Een tekst uit de 4de eeuw, Evangelie van de apostel Bartholomeüs, vermeldt dat Jezus deze apostel op de Olijfberg in de gelegenheid stelde een babbeltje met Satan te maken. De hellevorst zou Bartholomeüs over zijn schepping als allereerste engel en over zijn verbanning uit de hemel verteld hebben. Ook meldde Satan dat er zesduizend bestraffende engelen zijn, en hij zou er negentien bij naam genoemd hebben. Aan de andere kant wist Bonifatius - hij werd, zoals wij allen weten, in 754 bij Dokkum vermoord - in 745 in Rome een synode bijeen te roepen die verbood dat men zich in gebeden tot Uriël, Raguel, Adimis, Tpophoas, Sabaoth en Simiël richtte. Het zou hier volgens Bonifatius niet om engelen, maar om demonen gaan. Keizer Karel de Grote zorgde er daarna in 789 voor dat de beperking van de engelenverering wettelijk vastgelegd werd.

Keerpunt Dokkum?



EPISODE 6: SATAN EN ZIJN HELPERS

Satan, Lucifer, Beëlzebub, de duivel, we maken tegenwoordig weinig onderscheid tussen deze namen en gebruiken ze zo'n beetje door elkaar. Ze staan voor ons gewoon voor de verpersoonlijking van het Kwaad (met hoofdletter dus). Vroeger was dat anders. In de ietwat duistere eeuwen voor en na het begin van onze jaartelling bestonden tal van vertellingen over de grote tegenstander van de Schepper. Hij - nooit is er sprake van een zij - heeft daarin vele verschillende oorsprongen en vele verschillende gedaanten. Het lijkt er zelfs op dat Satan door een flinke handvol bijna even machtige vorsten der duisternis terzijde wordt gestaan, zoals Azraël, Beliël of Belial, Beëlzebub, Behemoth en het zeemonster Leviathan. Veel van hen zijn uit oude culturen afkomstig, van ver voor de introductie van het christendom. Uit de Sumerische cultuur bijvoorbeeld, of de Kanaänitische. Zo stond de Beëlzebub uit het Oude Testament in Kanaän bekend als Baal cq. Baal-Zebub (2 Koningen 1:2-16), god der zielen en heerser der vliegen. In Kanaän geloofde men namelijk dat de zielen na de dood gedragen werden door vliegen. Vandaar dat Beëlzebub later mooi als 'heerser der vliegen' in de hel geparkeerd kon worden. Daar werd hij een soort vijfsterrengeneraal, want in het Nieuwe Testament (Mattheüs 12:24 en Lucas 11:15) staat Beëlzebub vermeld als vorst der demonen. Die arme Bub, ooit dus een brave borst, maar door de Hebreeërs tot rechterhand van Satan gemaakt, achter een altaar dat omgeven is met vliegen. Tja, vliegenkoning. Niet echt iemand om bang voor te zijn, zou je zo zeggen.

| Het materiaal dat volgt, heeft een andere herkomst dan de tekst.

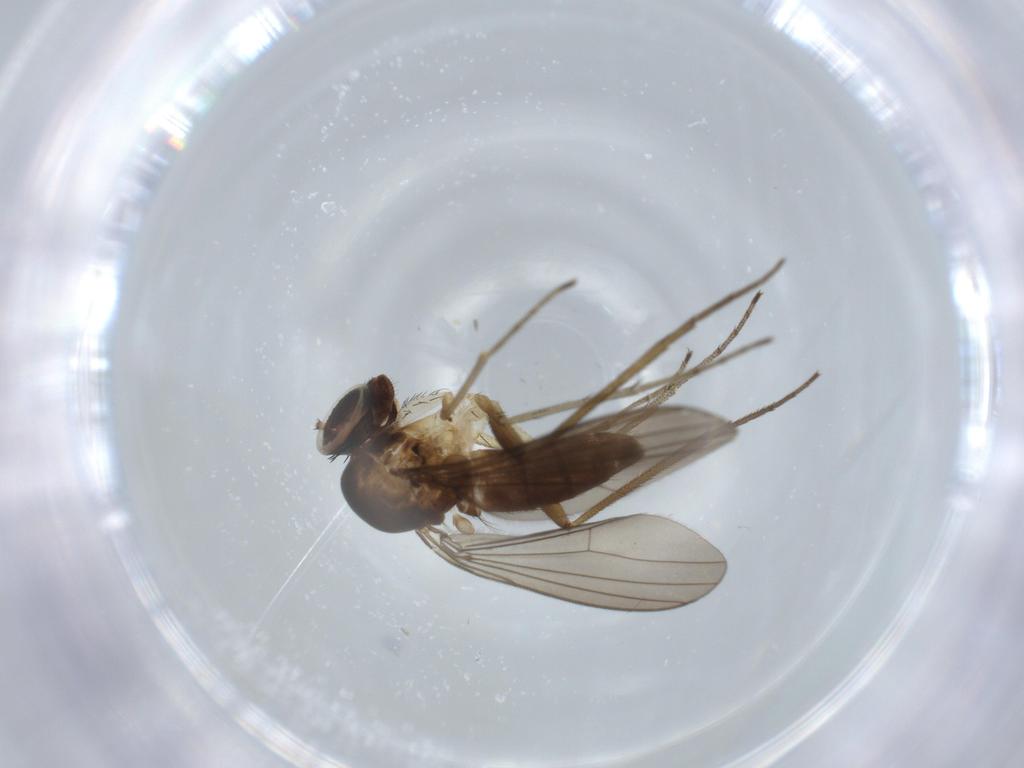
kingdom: Animalia
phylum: Arthropoda
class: Insecta
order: Diptera
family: Dolichopodidae
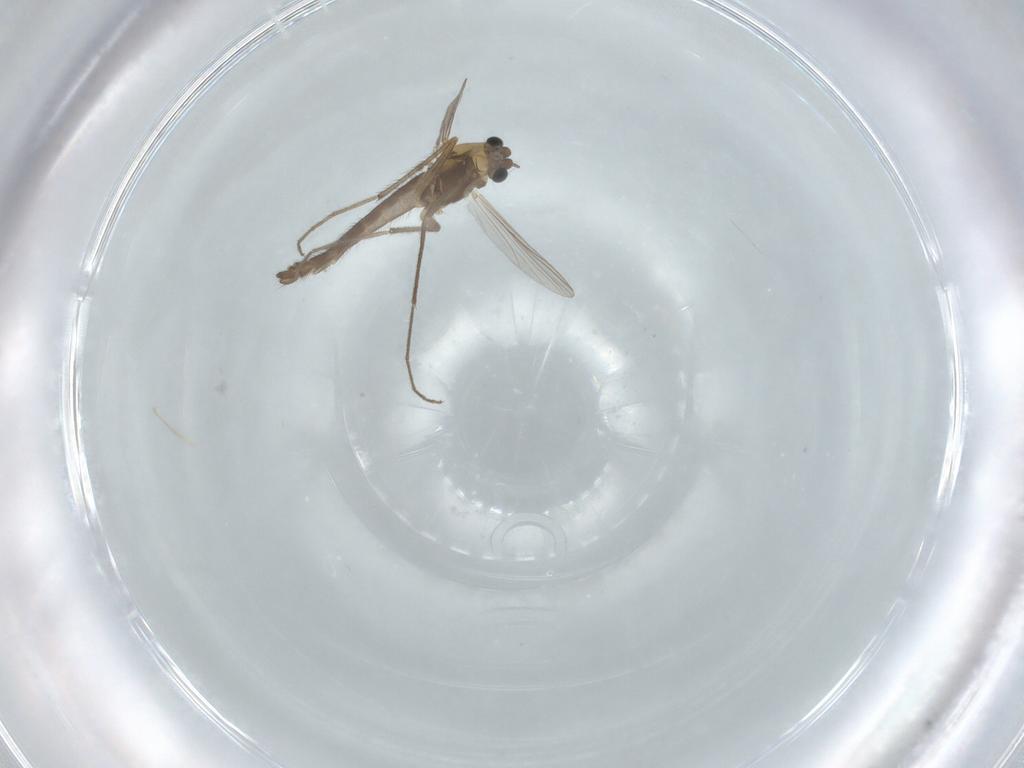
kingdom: Animalia
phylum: Arthropoda
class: Insecta
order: Diptera
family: Chironomidae
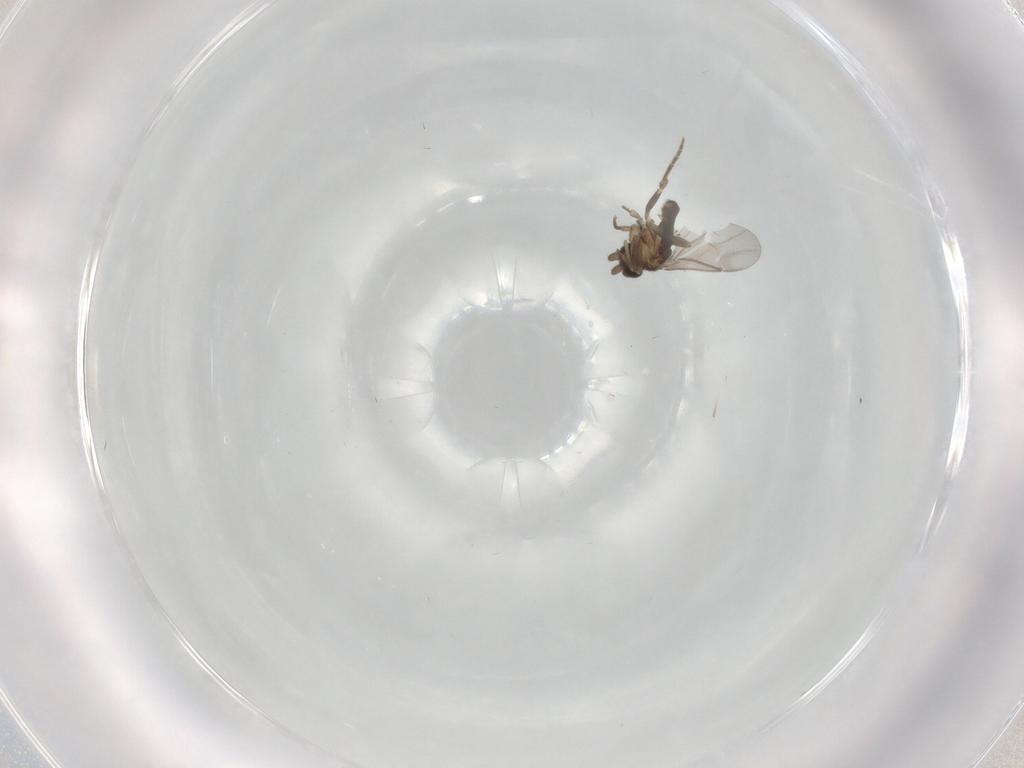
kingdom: Animalia
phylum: Arthropoda
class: Insecta
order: Diptera
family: Phoridae
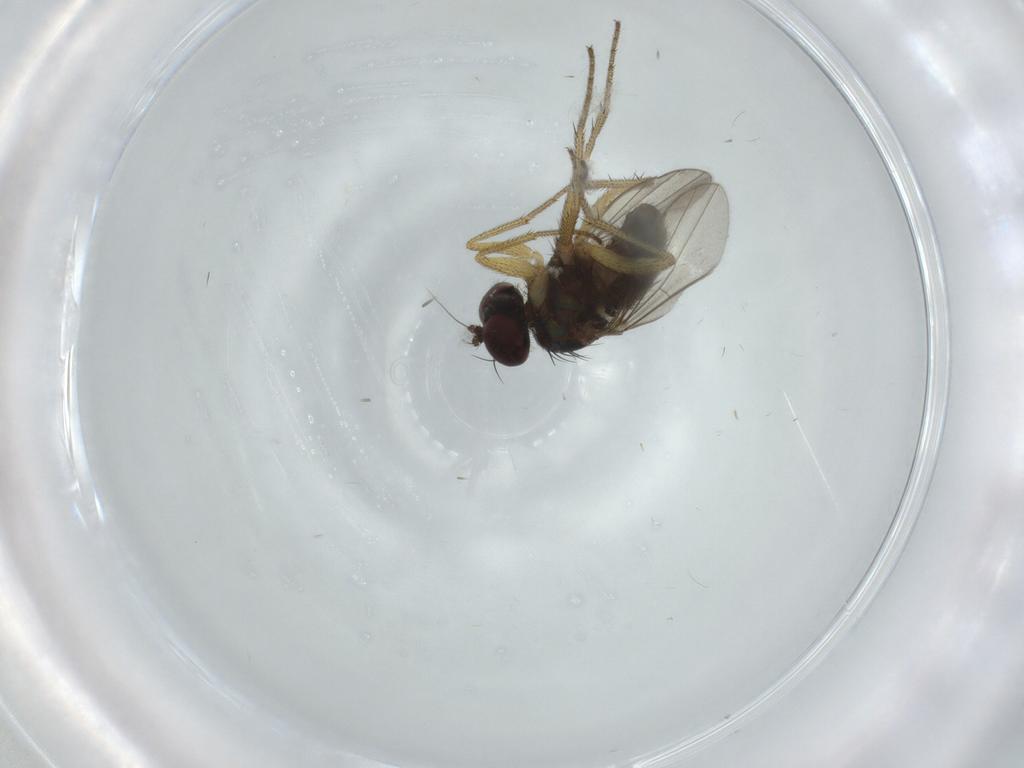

De Leviathan wordt stevig aangepakt door een aartsengel (Gustave Doré).


Anderen hadden eveneens een interessante carrière. Ariël bijvoorbeeld was in de antieke tijd ooit engel en niet veel later een van de vorsten in de hel. In de middeleeuwen werd Ariël gedegradeerd tot eenvoudige watergeest. In The Tempest van William Shakespeare en in de Faust van Goethe duikt hij vervolgens weer als luchtgeest op.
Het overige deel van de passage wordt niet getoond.